2014 Fiscal Year Research-status Report
Research on visualization and information extraction from ancient Mongolian historical documents
Project/Area Number |
26730166
|
Research Institution | Ritsumeikan University |
Principal Investigator |
バトジャルガル ビルゲ 立命館大学, 衣笠総合研究機構, 研究員 (30725396)
|
Project Period (FY) |
2014-04-01 – 2017-03-31
|
Keywords | historical documents / traditional Mongolian / named entity extraction / digital library |
Outline of Annual Research Achievements |
In this research, we propose an information extraction method for digitized ancient Mongolian documents by utilizing an ancient-modern dictionary. In the FY2014, the following language resources have been prepared.
1. An ancient-modern (traditional Mongolian and Cyrillic Mongolian) dictionary and parallel corpora: A dictionary have been built by comparing the statistical information such as co-occurrence frequencies and word frequencies that had appeared both in modern and ancient parallel corpora of ancient Mongolian historical documents such as "The Altan Tobchi", "The Story of Asragch" and the "The Secret History of the Mongols”. 2. Annotated training data: Annotated training data have been prepared manually by utilizing a chronological book of ancient Mongolian kings and the Mongol Empire-"Altan tovch".
|
Current Status of Research Progress |
Current Status of Research Progress
2: Research has progressed on the whole more than it was originally planned.
Reason
Useful language resources have been prepared according to the research plan. As planned, above language resources will allow advancing my research towards to the research goal in developing an automatic named entity extraction method by employing automated text mining techniques that aim to reduce the labor-intensive annotation on historical text.

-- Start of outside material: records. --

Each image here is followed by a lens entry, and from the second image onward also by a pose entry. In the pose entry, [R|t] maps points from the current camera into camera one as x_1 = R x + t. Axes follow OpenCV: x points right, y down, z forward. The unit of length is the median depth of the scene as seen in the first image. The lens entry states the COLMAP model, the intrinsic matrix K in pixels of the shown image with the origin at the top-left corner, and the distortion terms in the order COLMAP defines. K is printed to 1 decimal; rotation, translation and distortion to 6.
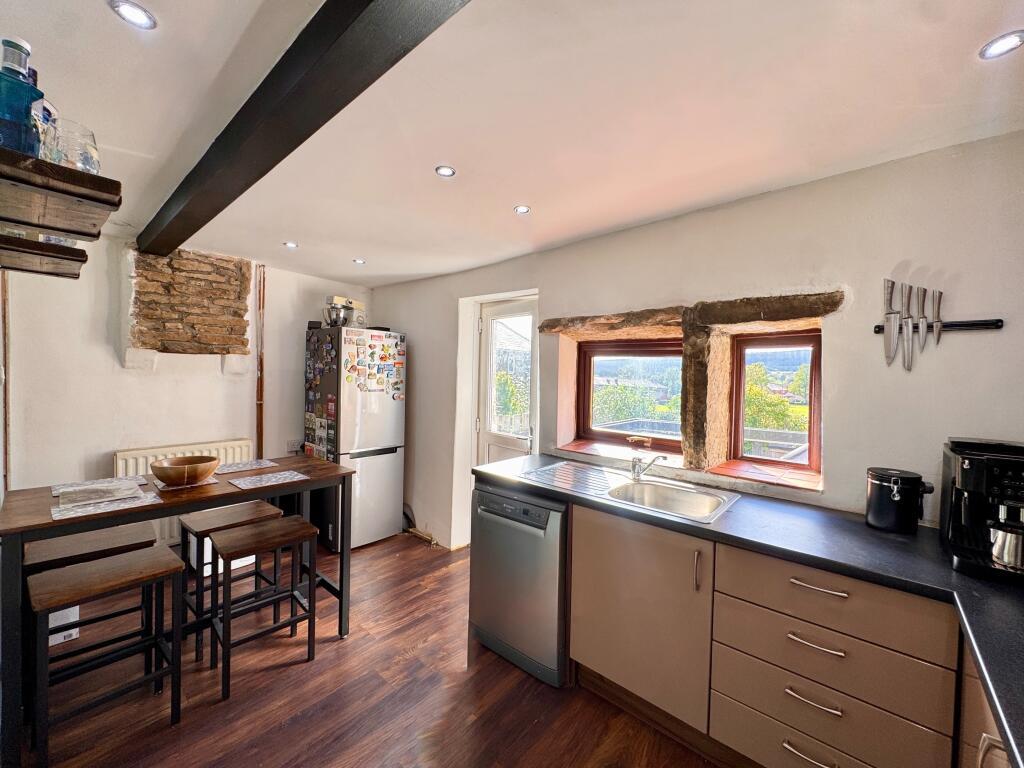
lens RADIAL K [[411.3, 0, 515.4], [0, 411.3, 379.6], [0, 0, 1]] dist [-0.000584, -0.000153]
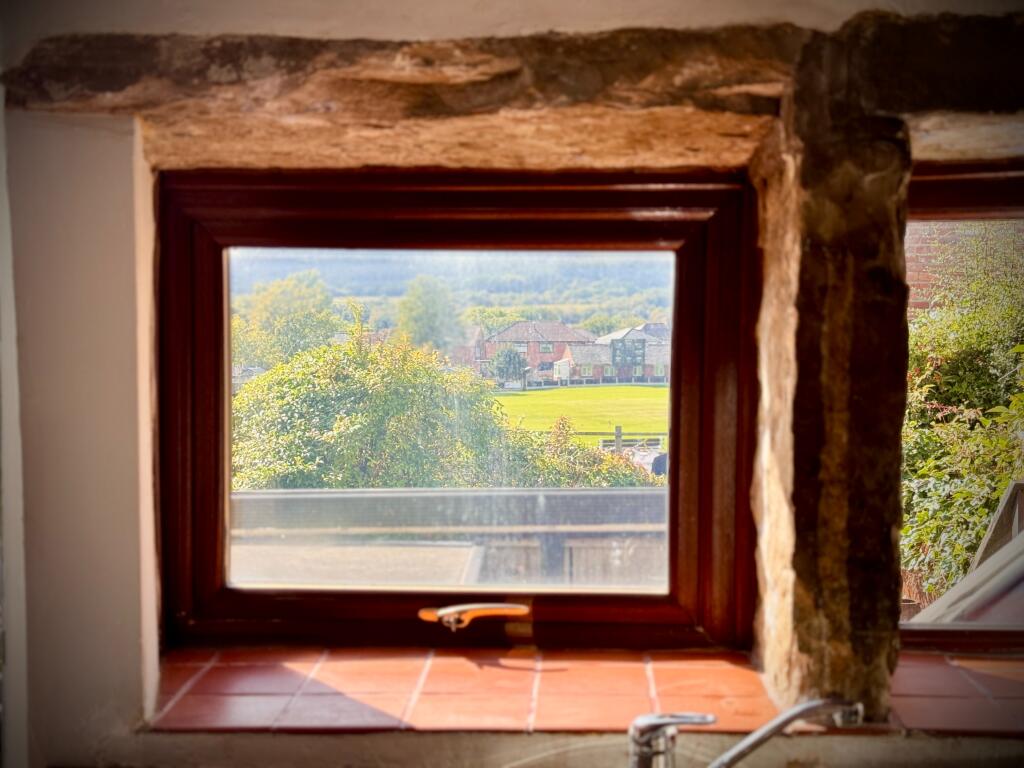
lens RADIAL K [[1448.1, 0, 512.0], [0, 1448.1, 384.0], [0, 0, 1]] dist [0.025991, 0.076258]
pose [[0.777408, -0.052646, 0.626789, -0.229810], [0.029453, 0.998445, 0.047331, -0.023188], [-0.628306, -0.018335, 0.777750, 0.473767]]
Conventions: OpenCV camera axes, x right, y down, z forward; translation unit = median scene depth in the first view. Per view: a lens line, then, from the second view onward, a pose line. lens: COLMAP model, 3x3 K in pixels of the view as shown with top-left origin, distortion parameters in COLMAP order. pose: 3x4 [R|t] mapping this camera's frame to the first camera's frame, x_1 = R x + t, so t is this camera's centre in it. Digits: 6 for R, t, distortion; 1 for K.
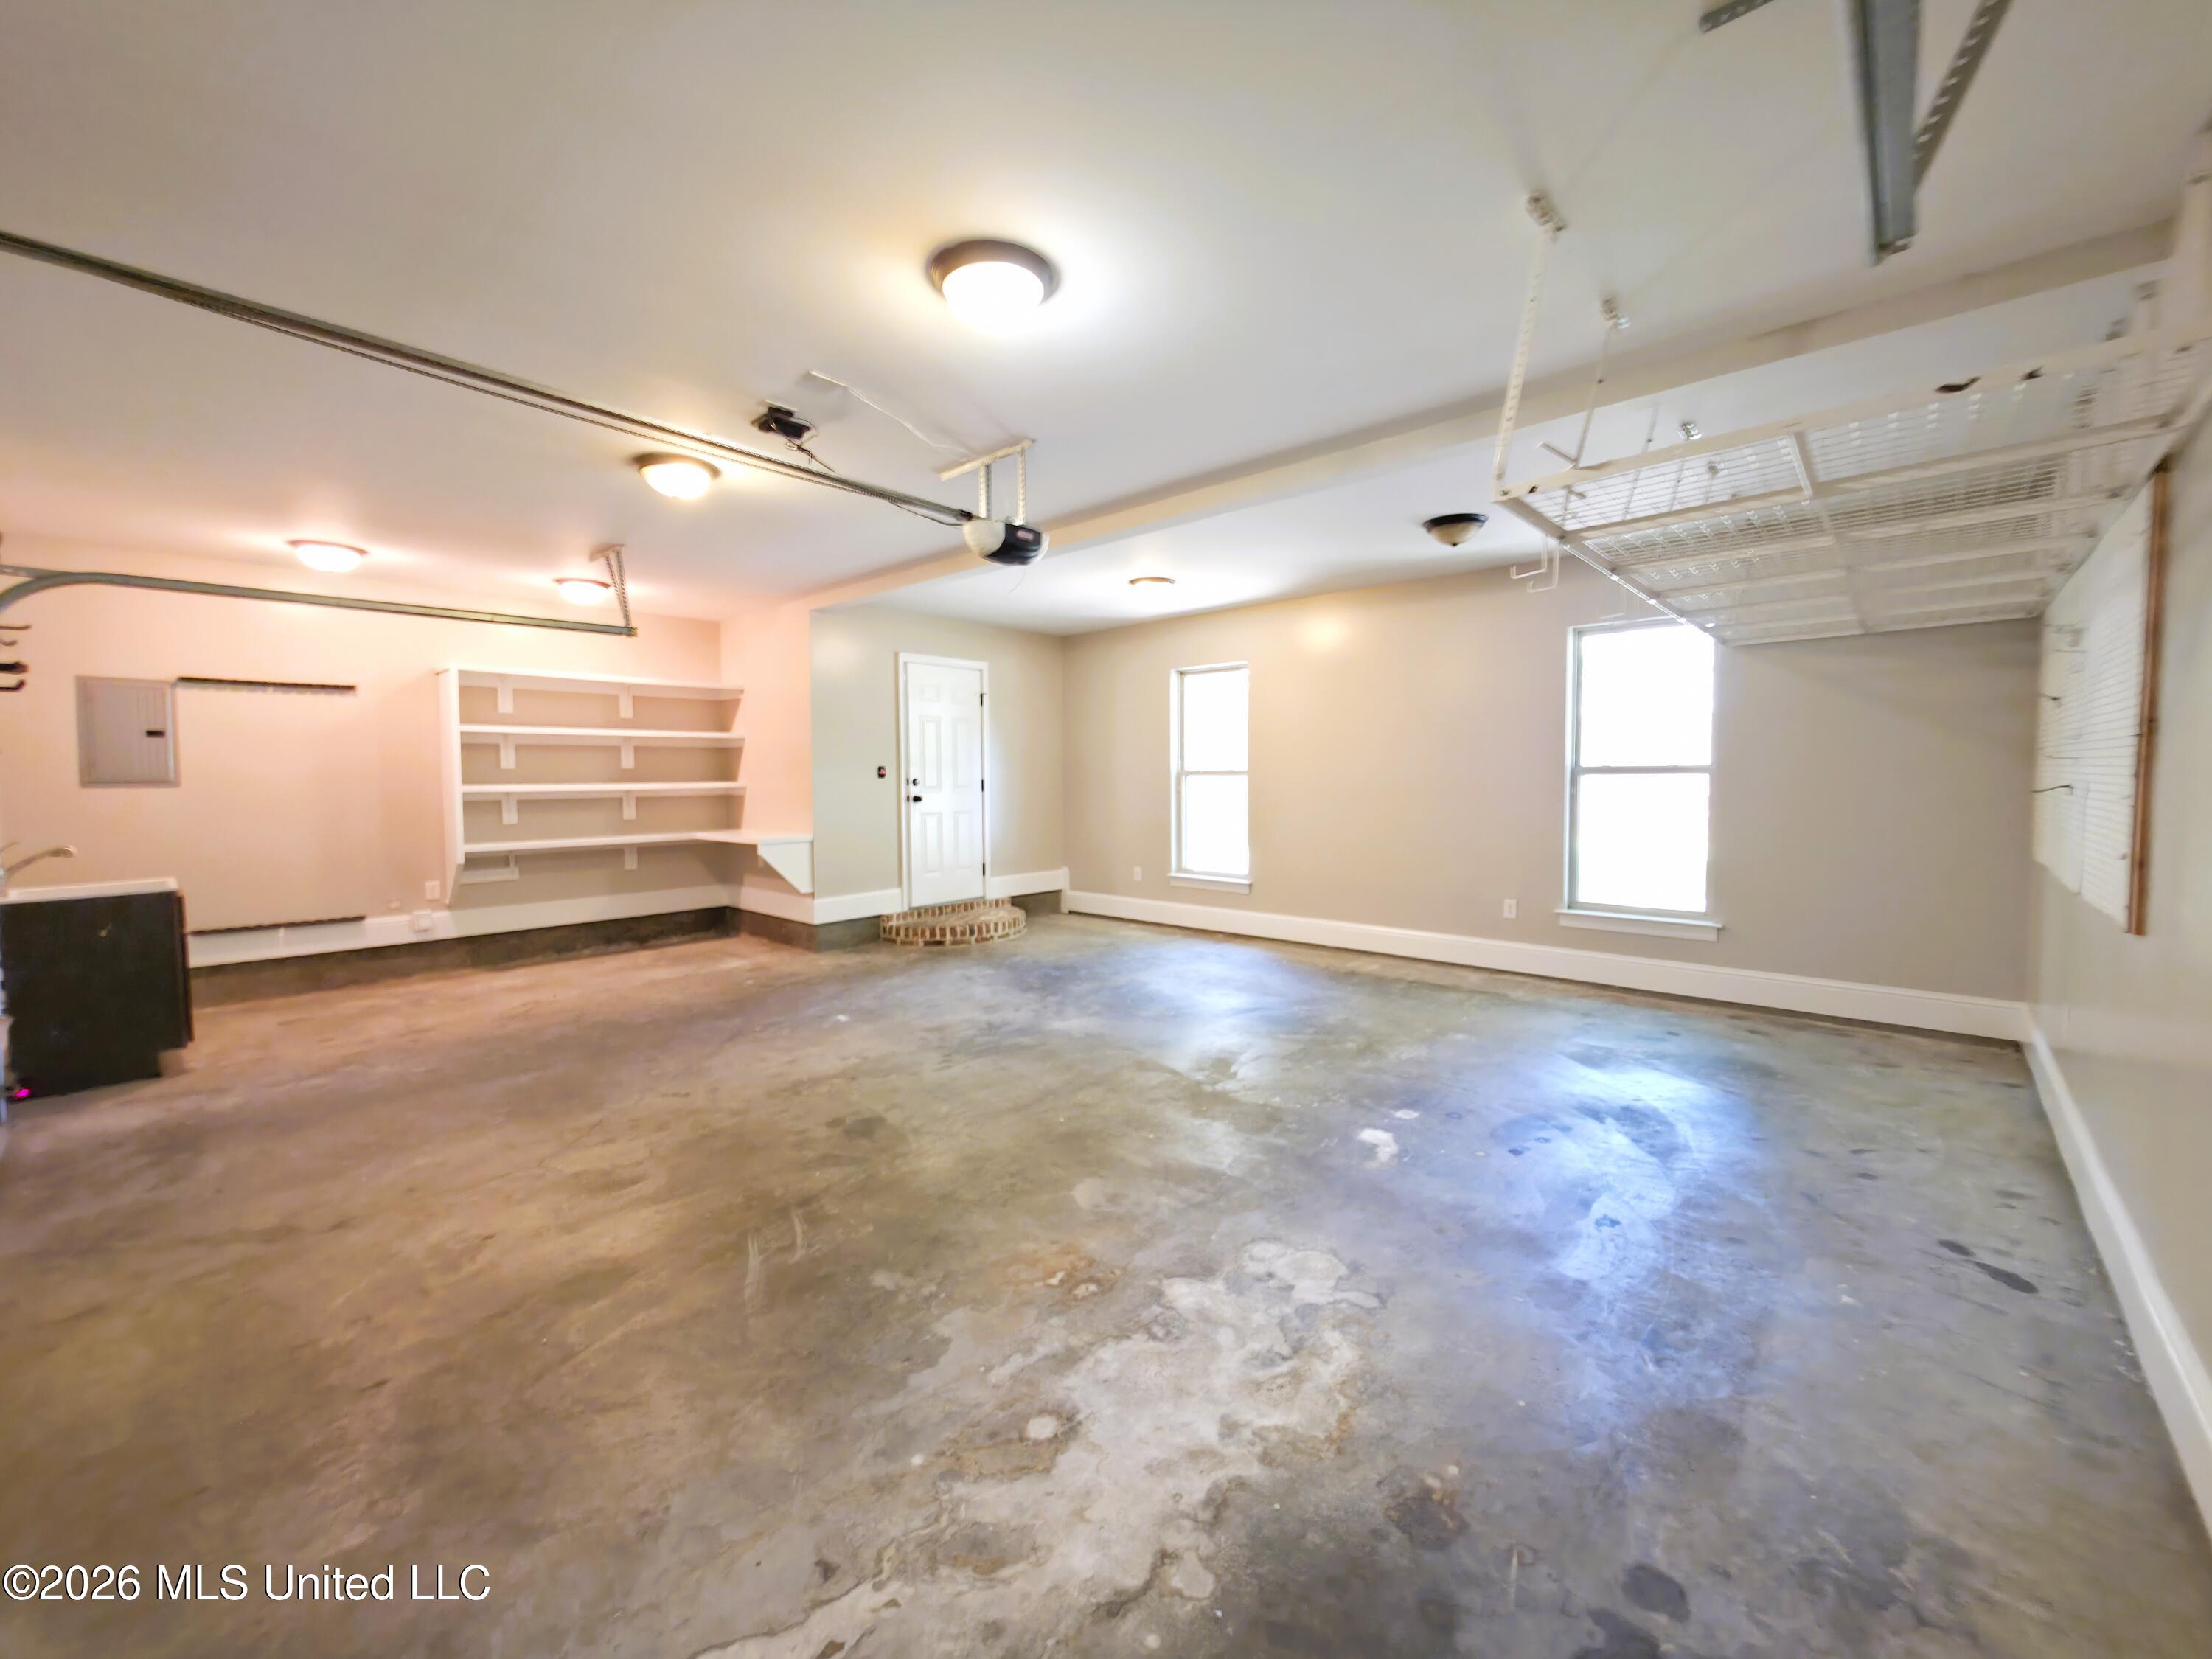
lens RADIAL K [[885.4, 0, 1117.2], [0, 885.4, 820.4], [0, 0, 1]] dist [0.002610, -0.000792]
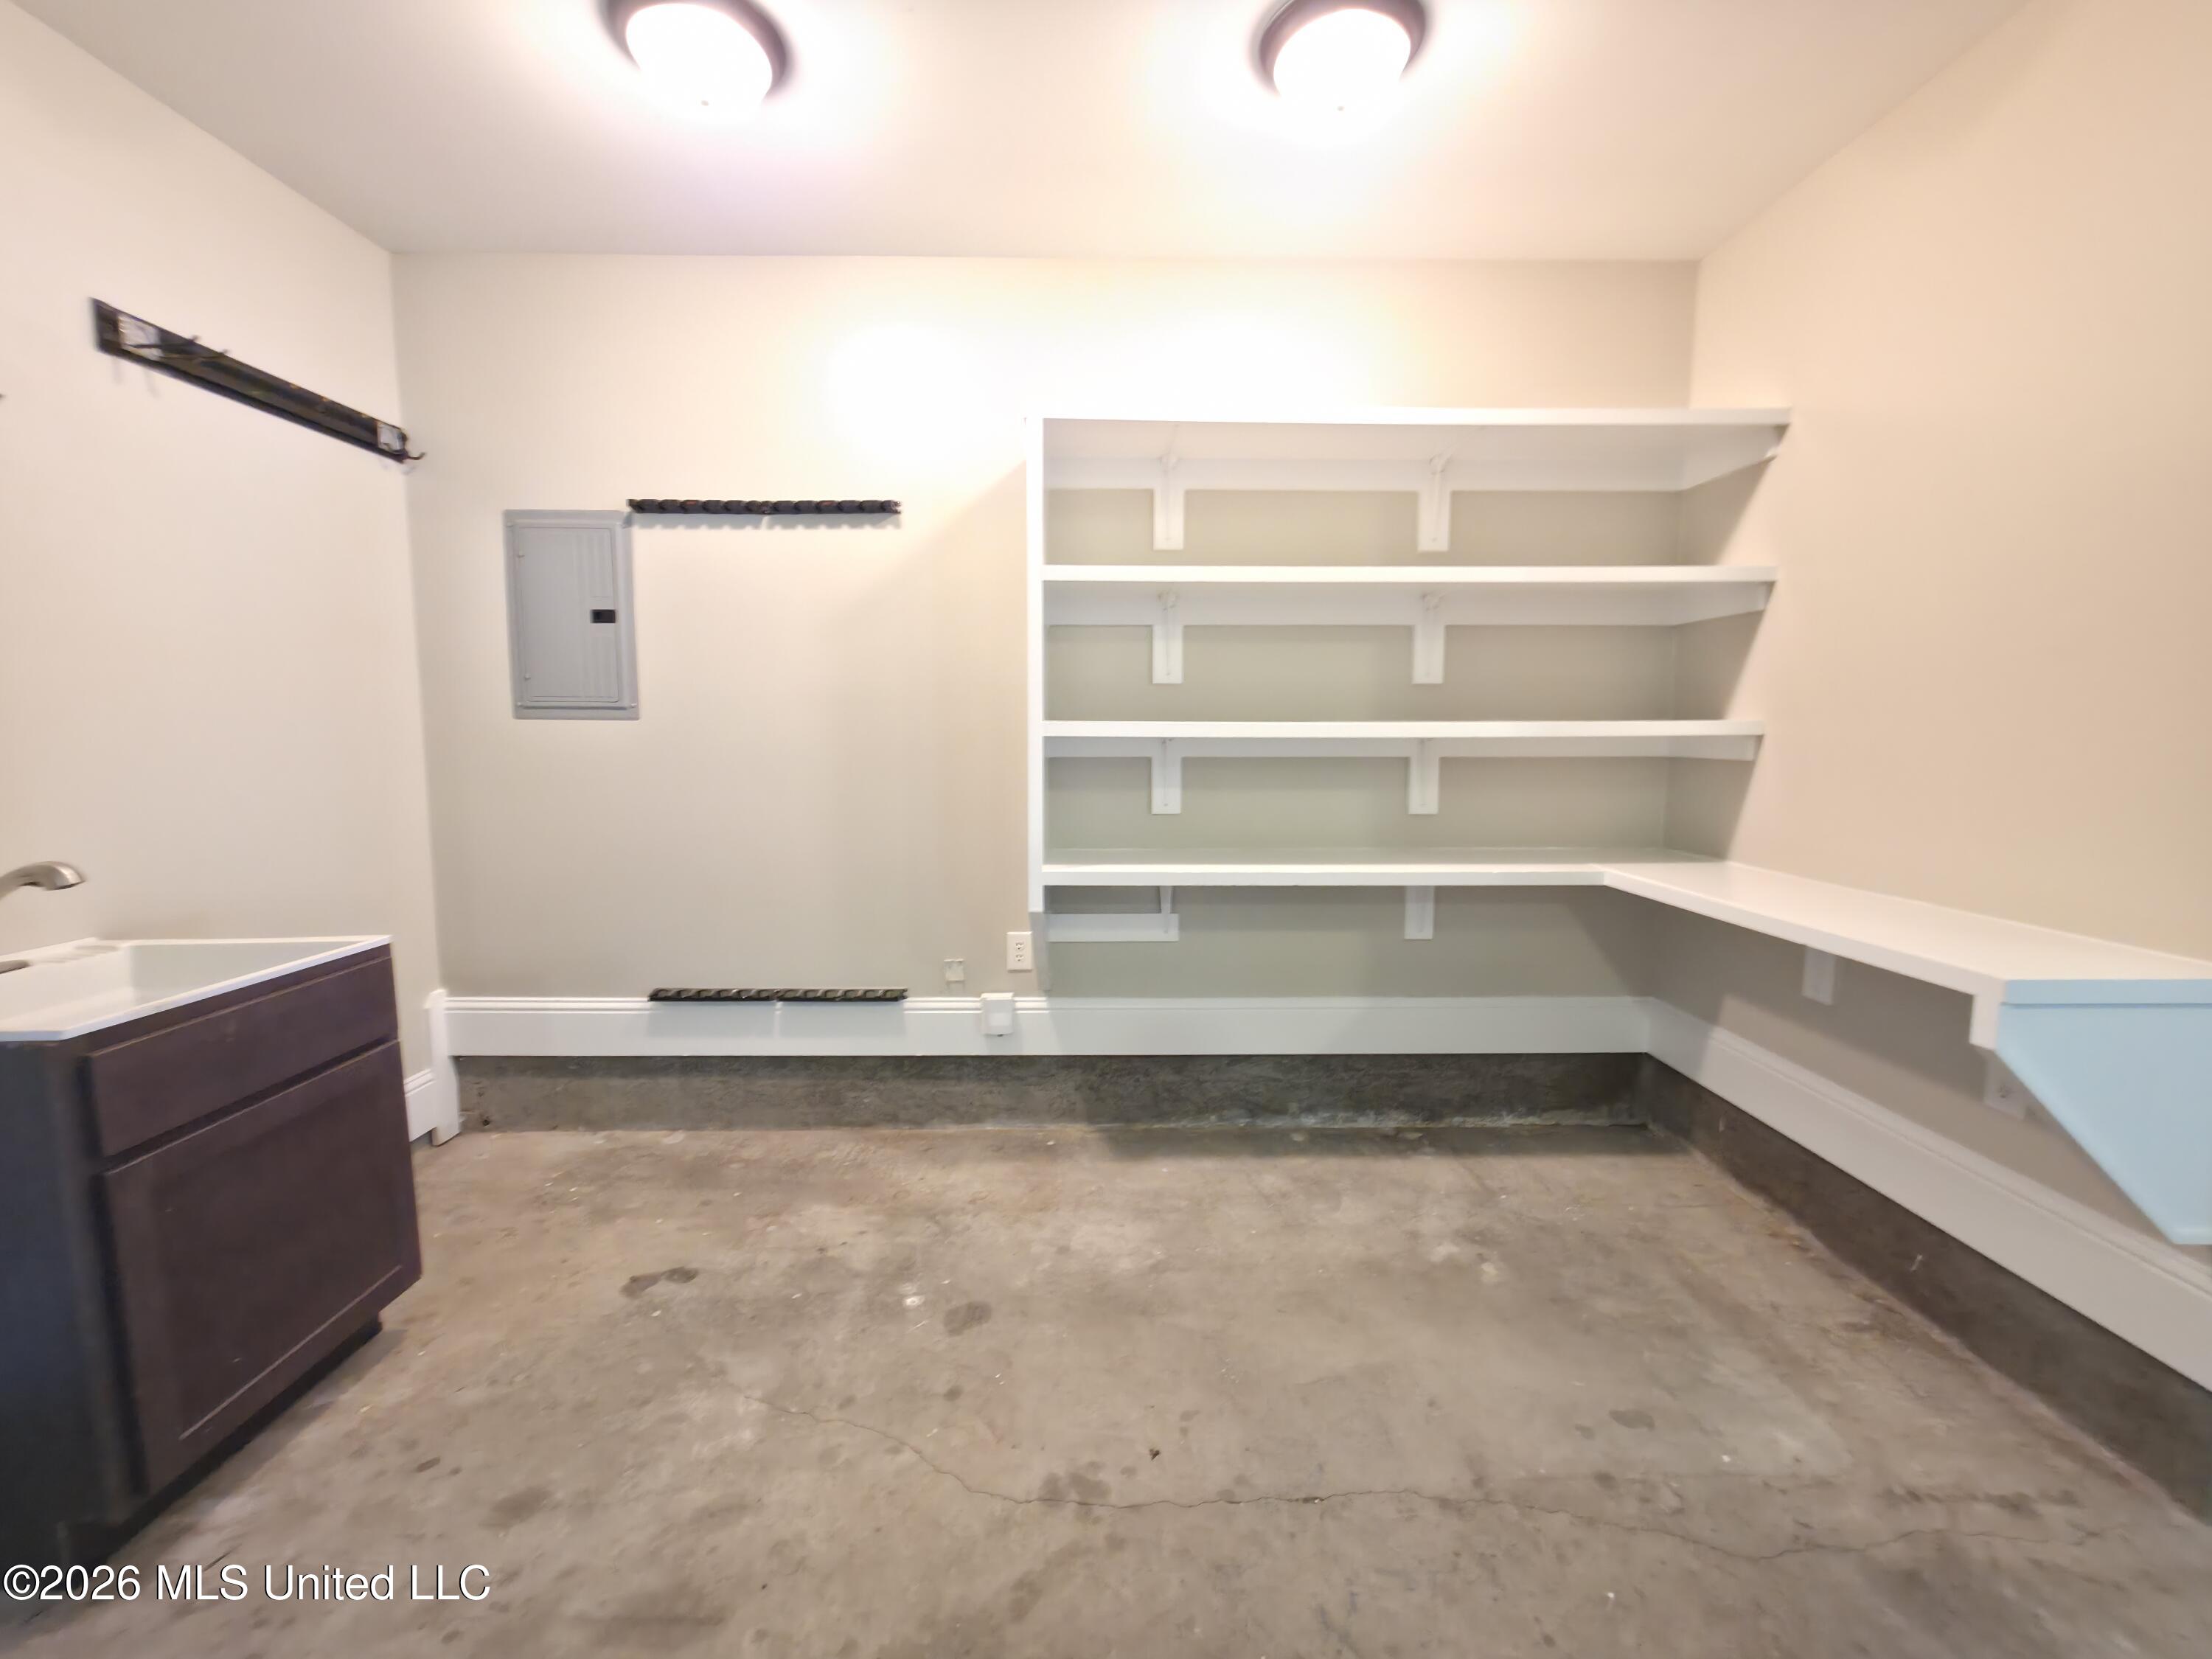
lens RADIAL K [[885.4, 0, 1118.2], [0, 885.4, 834.4], [0, 0, 1]] dist [0.002610, -0.000792]
pose [[0.675068, 0.077013, -0.733725, -0.402028], [-0.043581, 0.996963, 0.064545, -0.013272], [0.736467, -0.011596, 0.676374, 0.723644]]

Several rules for information extraction and Named-entity recognition are partially prepared.
|
Strategy for Future Research Activity |
In the FY2015, we will propose a named-entities extraction method for ancient Mongolian historical documents that will utilize ancient Mongolian linguistic grammar-based techniques along with a statistical model by employing text mining techniques. The following tasks will be implemented: 1) Extracting and tagging the named entities such as historical figures and place names in ancient Mongolian historical documents 2) Tagging the personal names including generational or dynastic information, an inherited or life-time title of nobility, or a traditional descriptive phrase or nick-names. Besides extracting the named-entities, the following tasks will be done in creating the digital representations of ancient Mongolian historical documents: 1. To encode contextual information for formalizing and representing explicit information about context. 2. To encode ancient words, which were misspelled or written differently than ancient orthography, along with their modern orthography while preserving the writing of original manuscripts. 3. To represent editorial markup, commentaries, alterations, revisions, corrections, transcriptions and interpretations. Moreover, continuous experiments will be conducted to improve the proposed methods.
|
Causes of Carryover |
The remaining budget have occurred due to my maedaoshi (前倒し) application. When I applied for maedaoshi, I set an approximate amount since my actual expenditure was unclear. Moreover, the kaken-hi system allowed me select round figures only.
|
Expenditure Plan for Carryover Budget |
I will use the remaining budget for next years research.
|